=== Action item ===
Transcribe each entry shown below with no difference from the original.

————————

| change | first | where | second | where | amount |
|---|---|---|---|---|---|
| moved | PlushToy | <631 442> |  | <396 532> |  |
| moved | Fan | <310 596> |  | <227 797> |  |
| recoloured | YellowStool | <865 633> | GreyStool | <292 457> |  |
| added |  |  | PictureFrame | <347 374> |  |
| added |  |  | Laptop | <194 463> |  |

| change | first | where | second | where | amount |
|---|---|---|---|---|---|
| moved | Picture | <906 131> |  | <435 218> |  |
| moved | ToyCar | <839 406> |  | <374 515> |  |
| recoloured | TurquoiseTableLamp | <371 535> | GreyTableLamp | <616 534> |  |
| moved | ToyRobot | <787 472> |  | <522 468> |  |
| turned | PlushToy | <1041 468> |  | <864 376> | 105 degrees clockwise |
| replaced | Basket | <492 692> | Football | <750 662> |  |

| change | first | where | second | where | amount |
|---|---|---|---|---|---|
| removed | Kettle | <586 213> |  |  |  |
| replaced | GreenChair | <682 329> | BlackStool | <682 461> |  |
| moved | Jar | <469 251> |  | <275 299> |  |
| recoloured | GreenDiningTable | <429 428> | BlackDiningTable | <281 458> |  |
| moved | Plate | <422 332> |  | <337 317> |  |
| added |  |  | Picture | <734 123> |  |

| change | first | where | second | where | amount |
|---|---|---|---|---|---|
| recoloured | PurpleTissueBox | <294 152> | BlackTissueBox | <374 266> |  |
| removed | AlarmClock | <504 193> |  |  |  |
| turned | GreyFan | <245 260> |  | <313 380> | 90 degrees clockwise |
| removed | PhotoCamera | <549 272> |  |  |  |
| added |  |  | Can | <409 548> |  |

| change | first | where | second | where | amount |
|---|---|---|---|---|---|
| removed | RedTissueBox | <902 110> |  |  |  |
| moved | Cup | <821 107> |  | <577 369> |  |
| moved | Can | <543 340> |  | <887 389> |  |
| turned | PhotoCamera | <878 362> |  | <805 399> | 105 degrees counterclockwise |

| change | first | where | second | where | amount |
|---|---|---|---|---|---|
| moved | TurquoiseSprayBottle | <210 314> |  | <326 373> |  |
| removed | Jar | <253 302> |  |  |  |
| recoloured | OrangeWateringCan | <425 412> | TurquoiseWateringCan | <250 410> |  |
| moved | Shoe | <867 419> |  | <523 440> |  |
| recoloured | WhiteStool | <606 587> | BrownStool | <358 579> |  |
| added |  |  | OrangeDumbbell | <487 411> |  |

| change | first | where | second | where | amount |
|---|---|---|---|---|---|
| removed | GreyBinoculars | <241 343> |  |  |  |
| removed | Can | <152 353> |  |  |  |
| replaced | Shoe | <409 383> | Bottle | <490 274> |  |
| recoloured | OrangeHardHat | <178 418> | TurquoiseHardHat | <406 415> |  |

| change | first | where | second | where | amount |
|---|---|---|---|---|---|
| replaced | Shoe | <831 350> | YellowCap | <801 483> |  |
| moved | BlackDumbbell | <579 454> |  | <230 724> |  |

————————

=== Answer to the problem ===
| change | first | where | second | where | amount |
|---|---|---|---|---|---|
| moved | PlushToy | <631 442> |  | <396 532> |  |
| moved | Fan | <310 596> |  | <227 797> |  |
| recoloured | YellowStool | <865 633> | GreyStool | <292 457> |  |
| added |  |  | PictureFrame | <347 374> |  |
| added |  |  | Laptop | <194 463> |  |

| change | first | where | second | where | amount |
|---|---|---|---|---|---|
| moved | Picture | <906 131> |  | <435 218> |  |
| moved | ToyCar | <839 406> |  | <374 515> |  |
| recoloured | TurquoiseTableLamp | <371 535> | GreyTableLamp | <616 534> |  |
| moved | ToyRobot | <787 472> |  | <522 468> |  |
| turned | PlushToy | <1041 468> |  | <864 376> | 105 degrees clockwise |
| replaced | Basket | <492 692> | Football | <750 662> |  |

| change | first | where | second | where | amount |
|---|---|---|---|---|---|
| removed | Kettle | <586 213> |  |  |  |
| replaced | GreenChair | <682 329> | BlackStool | <682 461> |  |
| moved | Jar | <469 251> |  | <275 299> |  |
| recoloured | GreenDiningTable | <429 428> | BlackDiningTable | <281 458> |  |
| moved | Plate | <422 332> |  | <337 317> |  |
| added |  |  | Picture | <734 123> |  |

| change | first | where | second | where | amount |
|---|---|---|---|---|---|
| recoloured | PurpleTissueBox | <294 152> | BlackTissueBox | <374 266> |  |
| removed | AlarmClock | <504 193> |  |  |  |
| turned | GreyFan | <245 260> |  | <313 380> | 90 degrees clockwise |
| removed | PhotoCamera | <549 272> |  |  |  |
| added |  |  | Can | <409 548> |  |

| change | first | where | second | where | amount |
|---|---|---|---|---|---|
| removed | RedTissueBox | <902 110> |  |  |  |
| moved | Cup | <821 107> |  | <577 369> |  |
| moved | Can | <543 340> |  | <887 389> |  |
| turned | PhotoCamera | <878 362> |  | <805 399> | 105 degrees counterclockwise |

| change | first | where | second | where | amount |
|---|---|---|---|---|---|
| moved | TurquoiseSprayBottle | <210 314> |  | <326 373> |  |
| removed | Jar | <253 302> |  |  |  |
| recoloured | OrangeWateringCan | <425 412> | TurquoiseWateringCan | <250 410> |  |
| moved | Shoe | <867 419> |  | <523 440> |  |
| recoloured | WhiteStool | <606 587> | BrownStool | <358 579> |  |
| added |  |  | OrangeDumbbell | <487 411> |  |

| change | first | where | second | where | amount |
|---|---|---|---|---|---|
| removed | GreyBinoculars | <241 343> |  |  |  |
| removed | Can | <152 353> |  |  |  |
| replaced | Shoe | <409 383> | Bottle | <490 274> |  |
| recoloured | OrangeHardHat | <178 418> | TurquoiseHardHat | <406 415> |  |

| change | first | where | second | where | amount |
|---|---|---|---|---|---|
| replaced | Shoe | <831 350> | YellowCap | <801 483> |  |
| moved | BlackDumbbell | <579 454> |  | <230 724> |  |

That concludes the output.